### Aim:
In the essay below on memes, museums and empathy, translate this sentence into Spanish: "To perceive that “they” are like “us” is one of the greatest feats of art."

[Start Quoted text]

The fight against racism began a long time ago and from a historic perspective there's some changes, although far from any passable level. These changes happened because the memes that supported the most radical forms of this prejudice are less present in our society now. It only happens due to a conjunctural transformation that goes beyond the existence of theorys and ideas that tackle the problem. To create the right memes and systems of repudiation isn't enough because they must be shared and replicated by the majority of the society to be effective.
Libraries, museums and cinematheques preserve and expose memes that sometimes were circunscribed to their time, region or culture and can't find space to perpetuate themselves, like happens with works of ancient societies and religions or with the art produced by minorities. Museums are gathering so many people because this diversity of memes shows us a broader concept of humanity. The technical hability matter less because in a museum it's the perception of our own fears and aspirations depicted in works of people we regard as “they” that generates empathy. Sadly the term “they” doesn't include only extinct societies, usually it's about our contemporaries also and this is the reason why these institutions must be open to what's being created today. To perceive that “they” are like “us” is one of the greatest feats of art. This understanding arises not only from the exposed pieces. The collection being cured by the institution benefits from the predisposition to empathy from the visitors to create an environment that would hardly be possible outside these plural spaces.
The aim of preserving and sharing not only old memes but also this less obvious sense of empathy is achieved both by the physical space and the subjective existence of these institutions. At museums it's not hard to find less important pieces, sometimes almost irrecognizable fragments of ancient civilizations that would pass unnoticed anywhere else, having lines of people to see, even with certain reverence, a degraded piece of clay. We visit musems with a good will towards the exposed pieces and their creators, being disposed to appreciate their culture, to understand them and see their mistakes and atrocities not as something that devalues them but as important lessons.
It's this feeling of human congregation and reverence for art that any form of censorship, be it for moralist or political interests or in the name of some divinity, struggle to destroy and when it comes to memes it isn't the same as banishment or disuse. Few societies today even tolerate a serious discussion about slavery because this meme is out of circulation as a achievable idea and simply isn't accepted. However, Aristotle advocates in favor of slavery at his “Politics” and we still study his books instead of destroying them or censoring these parts. Freedom includes responbilities like knowing how to deal with informations and how to ensure that our descendents will not be penalized by our acts. Obligations that cover the constant caution with bad memes but also the preservation of their history. We would be poorer without this knowledge, the suffering that ideas like this have caused is a lesson which we can't forget without accepting the risk of having to learn it all over again, maybe with greater hardships.
That's why we don't erase the holocaust from history and that's why we have holidays like the black awareness day. It's hard to understand a holiday as something important, specially when the fight has changed without being updated at the colective social mentality as occurs, for example, with feminism at International Woman's Day. Having a day like this is to grant that at least once a year this debate will not be ignored. Holidays are a colective tool of exposition and rescue of memes, reason why we should give more attention to the meaning instead of the free time they allow.

[End Quoted text]
[Start Entries]

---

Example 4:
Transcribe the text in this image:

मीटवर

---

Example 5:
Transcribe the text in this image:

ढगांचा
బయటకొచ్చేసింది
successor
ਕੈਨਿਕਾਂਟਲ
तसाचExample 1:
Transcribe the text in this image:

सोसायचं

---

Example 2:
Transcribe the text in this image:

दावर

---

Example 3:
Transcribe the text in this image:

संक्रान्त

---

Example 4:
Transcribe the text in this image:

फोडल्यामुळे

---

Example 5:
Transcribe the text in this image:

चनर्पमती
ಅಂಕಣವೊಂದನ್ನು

[End Entries]
[Start Entries]

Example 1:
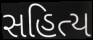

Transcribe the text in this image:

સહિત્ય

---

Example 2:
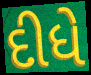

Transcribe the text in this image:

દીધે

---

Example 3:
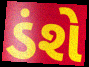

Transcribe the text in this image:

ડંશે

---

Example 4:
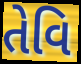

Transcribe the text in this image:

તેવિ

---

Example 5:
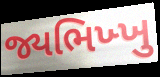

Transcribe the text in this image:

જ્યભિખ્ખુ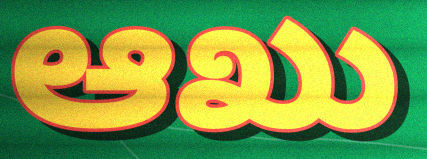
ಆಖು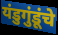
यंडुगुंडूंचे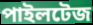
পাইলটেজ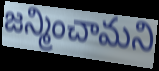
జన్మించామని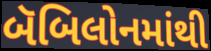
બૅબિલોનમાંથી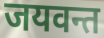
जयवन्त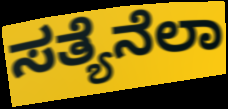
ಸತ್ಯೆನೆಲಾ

[End Entries]

### Reply:
Percibir que «ellos» son como «nosotros» es una de las mayores hazañas del arte.